Plain-text document sources:
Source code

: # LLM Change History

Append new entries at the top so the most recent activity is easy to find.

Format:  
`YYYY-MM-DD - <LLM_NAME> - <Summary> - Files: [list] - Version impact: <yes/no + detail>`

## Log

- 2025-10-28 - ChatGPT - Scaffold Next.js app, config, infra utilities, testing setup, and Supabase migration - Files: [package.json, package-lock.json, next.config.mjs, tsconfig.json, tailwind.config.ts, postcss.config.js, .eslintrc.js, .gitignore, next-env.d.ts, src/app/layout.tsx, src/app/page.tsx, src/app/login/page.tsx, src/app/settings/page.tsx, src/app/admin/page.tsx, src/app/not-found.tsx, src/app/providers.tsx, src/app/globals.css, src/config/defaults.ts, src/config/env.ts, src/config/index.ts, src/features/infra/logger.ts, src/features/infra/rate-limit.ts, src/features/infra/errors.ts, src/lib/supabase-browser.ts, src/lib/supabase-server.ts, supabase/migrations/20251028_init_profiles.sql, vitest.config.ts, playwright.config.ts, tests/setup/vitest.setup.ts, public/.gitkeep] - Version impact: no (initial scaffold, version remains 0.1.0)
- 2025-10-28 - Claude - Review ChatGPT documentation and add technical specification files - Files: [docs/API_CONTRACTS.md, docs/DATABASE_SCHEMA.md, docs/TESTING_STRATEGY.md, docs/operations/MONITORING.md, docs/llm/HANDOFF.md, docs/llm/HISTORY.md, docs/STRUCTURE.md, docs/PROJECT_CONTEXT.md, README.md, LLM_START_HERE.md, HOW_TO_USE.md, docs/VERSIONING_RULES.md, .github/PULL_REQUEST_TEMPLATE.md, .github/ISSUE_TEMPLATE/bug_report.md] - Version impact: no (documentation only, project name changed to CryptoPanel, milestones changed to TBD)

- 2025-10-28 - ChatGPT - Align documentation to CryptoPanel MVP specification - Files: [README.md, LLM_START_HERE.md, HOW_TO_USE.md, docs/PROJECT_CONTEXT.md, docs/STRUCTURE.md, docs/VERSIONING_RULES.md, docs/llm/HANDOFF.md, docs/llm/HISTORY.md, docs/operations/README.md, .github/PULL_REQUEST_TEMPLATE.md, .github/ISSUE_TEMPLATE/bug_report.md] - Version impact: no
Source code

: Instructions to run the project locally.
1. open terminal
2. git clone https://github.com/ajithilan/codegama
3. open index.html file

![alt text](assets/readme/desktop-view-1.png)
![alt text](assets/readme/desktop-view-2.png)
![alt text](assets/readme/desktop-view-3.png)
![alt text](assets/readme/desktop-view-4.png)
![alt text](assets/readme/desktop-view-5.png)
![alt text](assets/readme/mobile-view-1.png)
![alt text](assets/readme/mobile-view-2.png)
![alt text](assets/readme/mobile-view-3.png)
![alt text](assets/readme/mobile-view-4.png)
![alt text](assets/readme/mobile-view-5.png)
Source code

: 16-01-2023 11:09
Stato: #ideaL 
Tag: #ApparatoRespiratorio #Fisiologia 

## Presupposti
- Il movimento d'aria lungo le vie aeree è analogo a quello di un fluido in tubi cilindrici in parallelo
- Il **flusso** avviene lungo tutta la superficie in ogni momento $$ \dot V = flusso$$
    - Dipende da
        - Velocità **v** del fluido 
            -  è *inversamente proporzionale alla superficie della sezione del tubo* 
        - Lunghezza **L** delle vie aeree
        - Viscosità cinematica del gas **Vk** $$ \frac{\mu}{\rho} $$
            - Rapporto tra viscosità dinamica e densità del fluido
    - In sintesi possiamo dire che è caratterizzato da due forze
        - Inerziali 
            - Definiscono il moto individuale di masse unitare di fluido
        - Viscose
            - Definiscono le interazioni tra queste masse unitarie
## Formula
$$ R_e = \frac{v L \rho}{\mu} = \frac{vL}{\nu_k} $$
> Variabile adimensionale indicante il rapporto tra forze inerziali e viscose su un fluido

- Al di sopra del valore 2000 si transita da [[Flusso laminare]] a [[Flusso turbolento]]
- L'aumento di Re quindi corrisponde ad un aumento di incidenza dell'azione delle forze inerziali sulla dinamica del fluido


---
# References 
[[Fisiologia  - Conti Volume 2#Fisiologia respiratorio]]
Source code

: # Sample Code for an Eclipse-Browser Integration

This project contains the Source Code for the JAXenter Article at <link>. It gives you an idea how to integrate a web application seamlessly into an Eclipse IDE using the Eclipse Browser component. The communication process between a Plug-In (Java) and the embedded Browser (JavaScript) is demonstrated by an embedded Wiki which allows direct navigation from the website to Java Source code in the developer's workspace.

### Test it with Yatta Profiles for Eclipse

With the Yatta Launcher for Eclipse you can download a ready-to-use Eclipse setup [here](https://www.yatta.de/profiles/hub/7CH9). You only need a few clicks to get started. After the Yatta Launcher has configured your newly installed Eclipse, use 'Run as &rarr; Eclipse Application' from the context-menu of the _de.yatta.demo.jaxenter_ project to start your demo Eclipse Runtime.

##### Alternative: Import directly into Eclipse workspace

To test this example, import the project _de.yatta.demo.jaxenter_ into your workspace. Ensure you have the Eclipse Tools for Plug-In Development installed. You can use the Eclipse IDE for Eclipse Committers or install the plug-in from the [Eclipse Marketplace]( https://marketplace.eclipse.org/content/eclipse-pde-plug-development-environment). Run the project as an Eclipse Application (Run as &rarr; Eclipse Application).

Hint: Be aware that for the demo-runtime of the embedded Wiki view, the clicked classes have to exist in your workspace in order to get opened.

Work request:
Lay out every line of the data above as a numbered list, leaving out the blank lines.

Answer to the exercise:
1. Source code
2. : # LLM Change History
3. Append new entries at the top so the most recent activity is easy to find.
4. Format:  
5. `YYYY-MM-DD - <LLM_NAME> - <Summary> - Files: [list] - Version impact: <yes/no + detail>`
6. ## Log
7. - 2025-10-28 - ChatGPT - Scaffold Next.js app, config, infra utilities, testing setup, and Supabase migration - Files: [package.json, package-lock.json, next.config.mjs, tsconfig.json, tailwind.config.ts, postcss.config.js, .eslintrc.js, .gitignore, next-env.d.ts, src/app/layout.tsx, src/app/page.tsx, src/app/login/page.tsx, src/app/settings/page.tsx, src/app/admin/page.tsx, src/app/not-found.tsx, src/app/providers.tsx, src/app/globals.css, src/config/defaults.ts, src/config/env.ts, src/config/index.ts, src/features/infra/logger.ts, src/features/infra/rate-limit.ts, src/features/infra/errors.ts, src/lib/supabase-browser.ts, src/lib/supabase-server.ts, supabase/migrations/20251028_init_profiles.sql, vitest.config.ts, playwright.config.ts, tests/setup/vitest.setup.ts, public/.gitkeep] - Version impact: no (initial scaffold, version remains 0.1.0)
8. - 2025-10-28 - Claude - Review ChatGPT documentation and add technical specification files - Files: [docs/API_CONTRACTS.md, docs/DATABASE_SCHEMA.md, docs/TESTING_STRATEGY.md, docs/operations/MONITORING.md, docs/llm/HANDOFF.md, docs/llm/HISTORY.md, docs/STRUCTURE.md, docs/PROJECT_CONTEXT.md, README.md, LLM_START_HERE.md, HOW_TO_USE.md, docs/VERSIONING_RULES.md, .github/PULL_REQUEST_TEMPLATE.md, .github/ISSUE_TEMPLATE/bug_report.md] - Version impact: no (documentation only, project name changed to CryptoPanel, milestones changed to TBD)
9. - 2025-10-28 - ChatGPT - Align documentation to CryptoPanel MVP specification - Files: [README.md, LLM_START_HERE.md, HOW_TO_USE.md, docs/PROJECT_CONTEXT.md, docs/STRUCTURE.md, docs/VERSIONING_RULES.md, docs/llm/HANDOFF.md, docs/llm/HISTORY.md, docs/operations/README.md, .github/PULL_REQUEST_TEMPLATE.md, .github/ISSUE_TEMPLATE/bug_report.md] - Version impact: no
10. Source code
11. : Instructions to run the project locally.
12. 1. open terminal
13. 2. git clone https://github.com/ajithilan/codegama
14. 3. open index.html file
15. ![alt text](assets/readme/desktop-view-1.png)
16. ![alt text](assets/readme/desktop-view-2.png)
17. ![alt text](assets/readme/desktop-view-3.png)
18. ![alt text](assets/readme/desktop-view-4.png)
19. ![alt text](assets/readme/desktop-view-5.png)
20. ![alt text](assets/readme/mobile-view-1.png)
21. ![alt text](assets/readme/mobile-view-2.png)
22. ![alt text](assets/readme/mobile-view-3.png)
23. ![alt text](assets/readme/mobile-view-4.png)
24. ![alt text](assets/readme/mobile-view-5.png)
25. Source code
26. : 16-01-2023 11:09
27. Stato: #ideaL 
28. Tag: #ApparatoRespiratorio #Fisiologia 
29. ## Presupposti
30. - Il movimento d'aria lungo le vie aeree è analogo a quello di un fluido in tubi cilindrici in parallelo
31. - Il **flusso** avviene lungo tutta la superficie in ogni momento $$ \dot V = flusso$$
32.     - Dipende da
33.         - Velocità **v** del fluido 
34.             -  è *inversamente proporzionale alla superficie della sezione del tubo* 
35.         - Lunghezza **L** delle vie aeree
36.         - Viscosità cinematica del gas **Vk** $$ \frac{\mu}{\rho} $$
37.             - Rapporto tra viscosità dinamica e densità del fluido
38.     - In sintesi possiamo dire che è caratterizzato da due forze
39.         - Inerziali 
40.             - Definiscono il moto individuale di masse unitare di fluido
41.         - Viscose
42.             - Definiscono le interazioni tra queste masse unitarie
43. ## Formula
44. $$ R_e = \frac{v L \rho}{\mu} = \frac{vL}{\nu_k} $$
45. > Variabile adimensionale indicante il rapporto tra forze inerziali e viscose su un fluido
46. - Al di sopra del valore 2000 si transita da [[Flusso laminare]] a [[Flusso turbolento]]
47. - L'aumento di Re quindi corrisponde ad un aumento di incidenza dell'azione delle forze inerziali sulla dinamica del fluido
48. ---
49. # References 
50. [[Fisiologia  - Conti Volume 2#Fisiologia respiratorio]]
51. Source code
52. : # Sample Code for an Eclipse-Browser Integration
53. This project contains the Source Code for the JAXenter Article at <link>. It gives you an idea how to integrate a web application seamlessly into an Eclipse IDE using the Eclipse Browser component. The communication process between a Plug-In (Java) and the embedded Browser (JavaScript) is demonstrated by an embedded Wiki which allows direct navigation from the website to Java Source code in the developer's workspace.
54. ### Test it with Yatta Profiles for Eclipse
55. With the Yatta Launcher for Eclipse you can download a ready-to-use Eclipse setup [here](https://www.yatta.de/profiles/hub/7CH9). You only need a few clicks to get started. After the Yatta Launcher has configured your newly installed Eclipse, use 'Run as &rarr; Eclipse Application' from the context-menu of the _de.yatta.demo.jaxenter_ project to start your demo Eclipse Runtime.
56. ##### Alternative: Import directly into Eclipse workspace
57. To test this example, import the project _de.yatta.demo.jaxenter_ into your workspace. Ensure you have the Eclipse Tools for Plug-In Development installed. You can use the Eclipse IDE for Eclipse Committers or install the plug-in from the [Eclipse Marketplace]( https://marketplace.eclipse.org/content/eclipse-pde-plug-development-environment). Run the project as an Eclipse Application (Run as &rarr; Eclipse Application).
58. Hint: Be aware that for the demo-runtime of the embedded Wiki view, the clicked classes have to exist in your workspace in order to get opened.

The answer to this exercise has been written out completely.